** Data for this exercise follows **

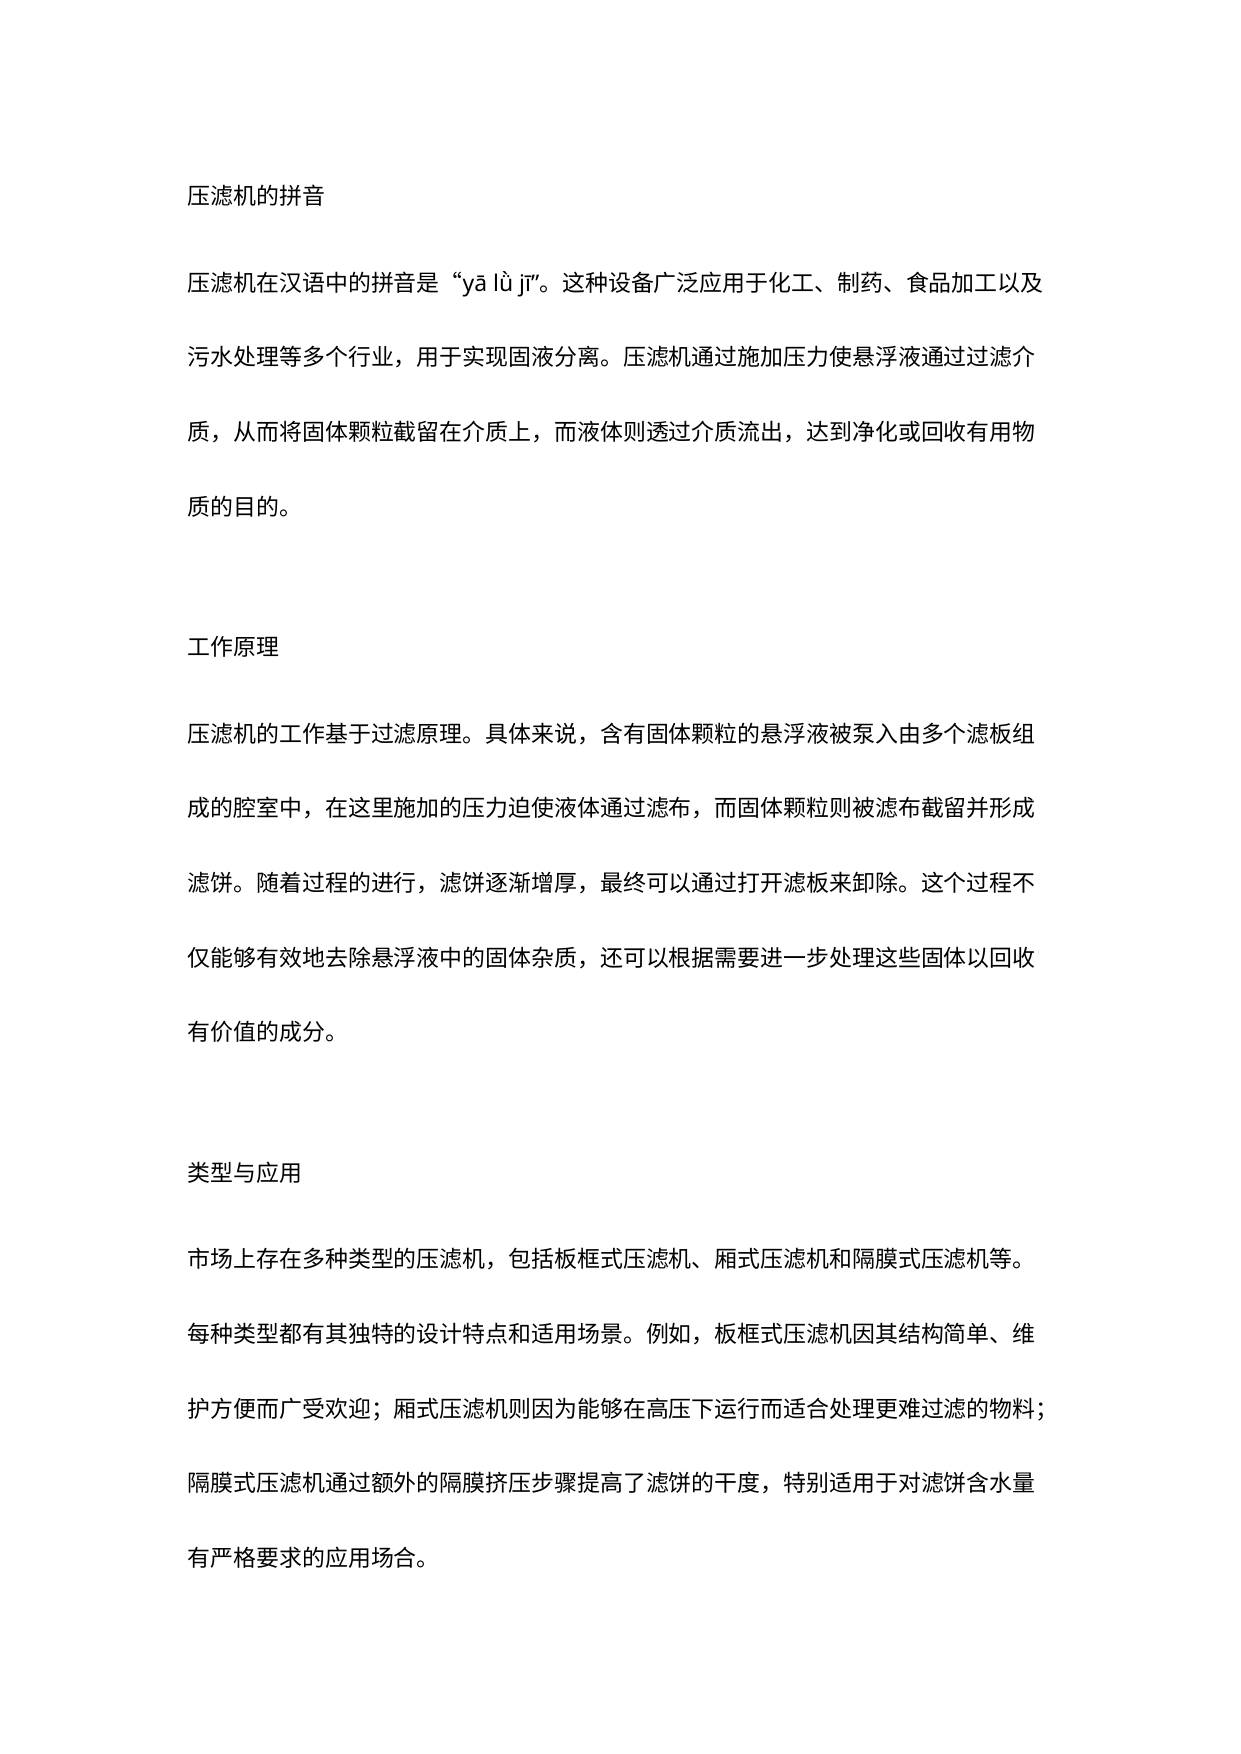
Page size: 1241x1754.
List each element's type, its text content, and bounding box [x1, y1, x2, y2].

text 压滤机在汉语中的拼音是“yā lǜ jī”。这种设备广泛应用于化工、制药、食品加工以及污水处理等多个行业，用于实现固液分离。压滤机通过施加压力使悬浮液通过过滤介质，从而将固体颗粒截留在介质上，而液体则透过介质流出，达到净化或回收有用物质的目的。 [187, 248, 1053, 538]
text 市场上存在多种类型的压滤机，包括板框式压滤机、厢式压滤机和隔膜式压滤机等。每种类型都有其独特的设计特点和适用场景。例如，板框式压滤机因其结构简单、维护方便而广受欢迎；厢式压滤机则因为能够在高压下运行而适合处理更难过滤的物料；隔膜式压滤机通过额外的隔膜挤压步骤提高了滤饼的干度，特别适用于对滤饼含水量有严格要求的应用场合。 [187, 1225, 1053, 1589]
text 压滤机的工作基于过滤原理。具体来说，含有固体颗粒的悬浮液被泵入由多个滤板组成的腔室中，在这里施加的压力迫使液体通过滤布，而固体颗粒则被滤布截留并形成滤饼。随着过程的进行，滤饼逐渐增厚，最终可以通过打开滤板来卸除。这个过程不仅能够有效地去除悬浮液中的固体杂质，还可以根据需要进一步处理这些固体以回收有价值的成分。 [187, 699, 1053, 1063]
text 压滤机的拼音 [187, 162, 1053, 227]
text 类型与应用 [187, 1139, 1053, 1204]
text 工作原理 [187, 613, 1053, 678]
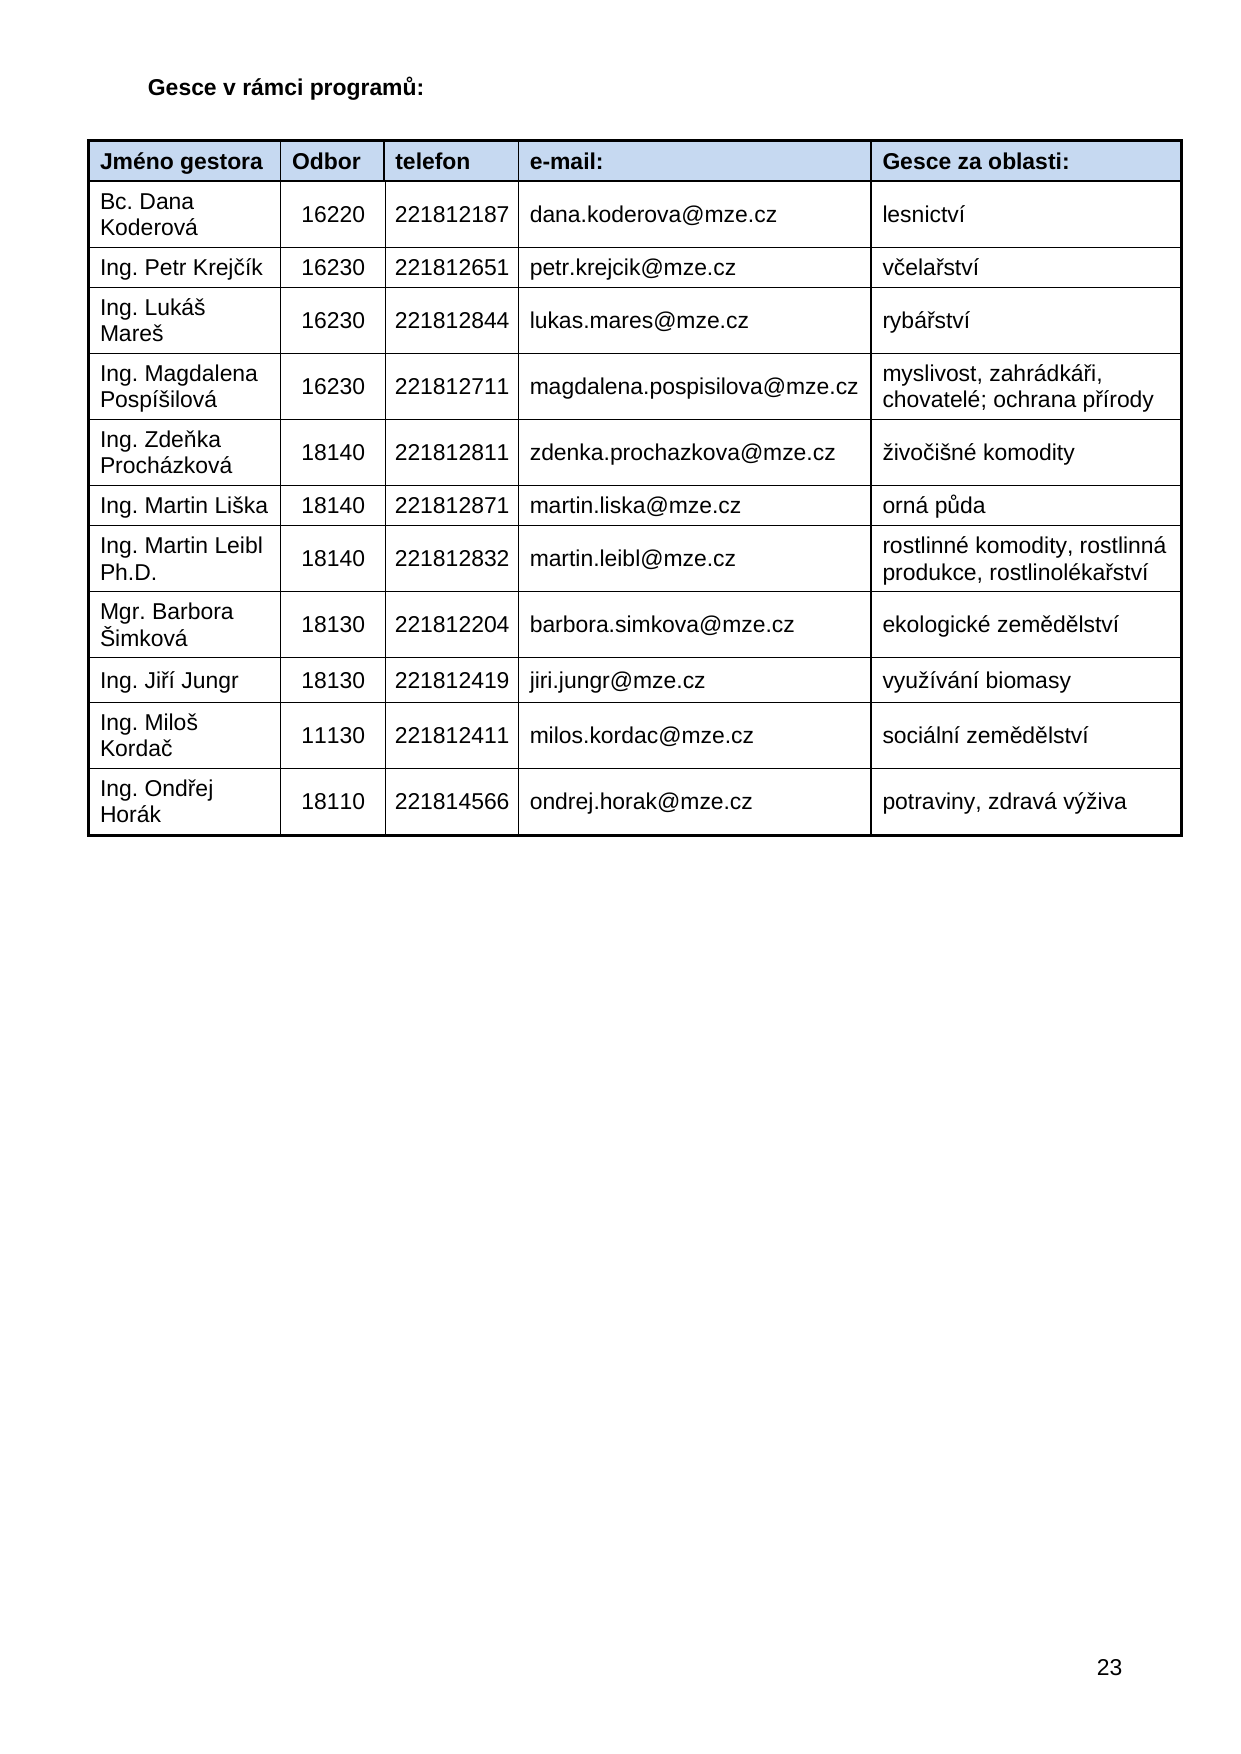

** End of Data for this exercise **

**Problem:** Give all the lines above again, character for character, without pictures.

**Answer space:**
Page size: 1241x1754.
List each element's type, its text content, and bounding box [x1, y1, x2, y2].

text 压滤机在汉语中的拼音是“yā lǜ jī”。这种设备广泛应用于化工、制药、食品加工以及污水处理等多个行业，用于实现固液分离。压滤机通过施加压力使悬浮液通过过滤介质，从而将固体颗粒截留在介质上，而液体则透过介质流出，达到净化或回收有用物质的目的。 [187, 248, 1053, 538]
text 市场上存在多种类型的压滤机，包括板框式压滤机、厢式压滤机和隔膜式压滤机等。每种类型都有其独特的设计特点和适用场景。例如，板框式压滤机因其结构简单、维护方便而广受欢迎；厢式压滤机则因为能够在高压下运行而适合处理更难过滤的物料；隔膜式压滤机通过额外的隔膜挤压步骤提高了滤饼的干度，特别适用于对滤饼含水量有严格要求的应用场合。 [187, 1225, 1053, 1589]
text 压滤机的工作基于过滤原理。具体来说，含有固体颗粒的悬浮液被泵入由多个滤板组成的腔室中，在这里施加的压力迫使液体通过滤布，而固体颗粒则被滤布截留并形成滤饼。随着过程的进行，滤饼逐渐增厚，最终可以通过打开滤板来卸除。这个过程不仅能够有效地去除悬浮液中的固体杂质，还可以根据需要进一步处理这些固体以回收有价值的成分。 [187, 699, 1053, 1063]
text 压滤机的拼音 [187, 162, 1053, 227]
text 类型与应用 [187, 1139, 1053, 1204]
text 工作原理 [187, 613, 1053, 678]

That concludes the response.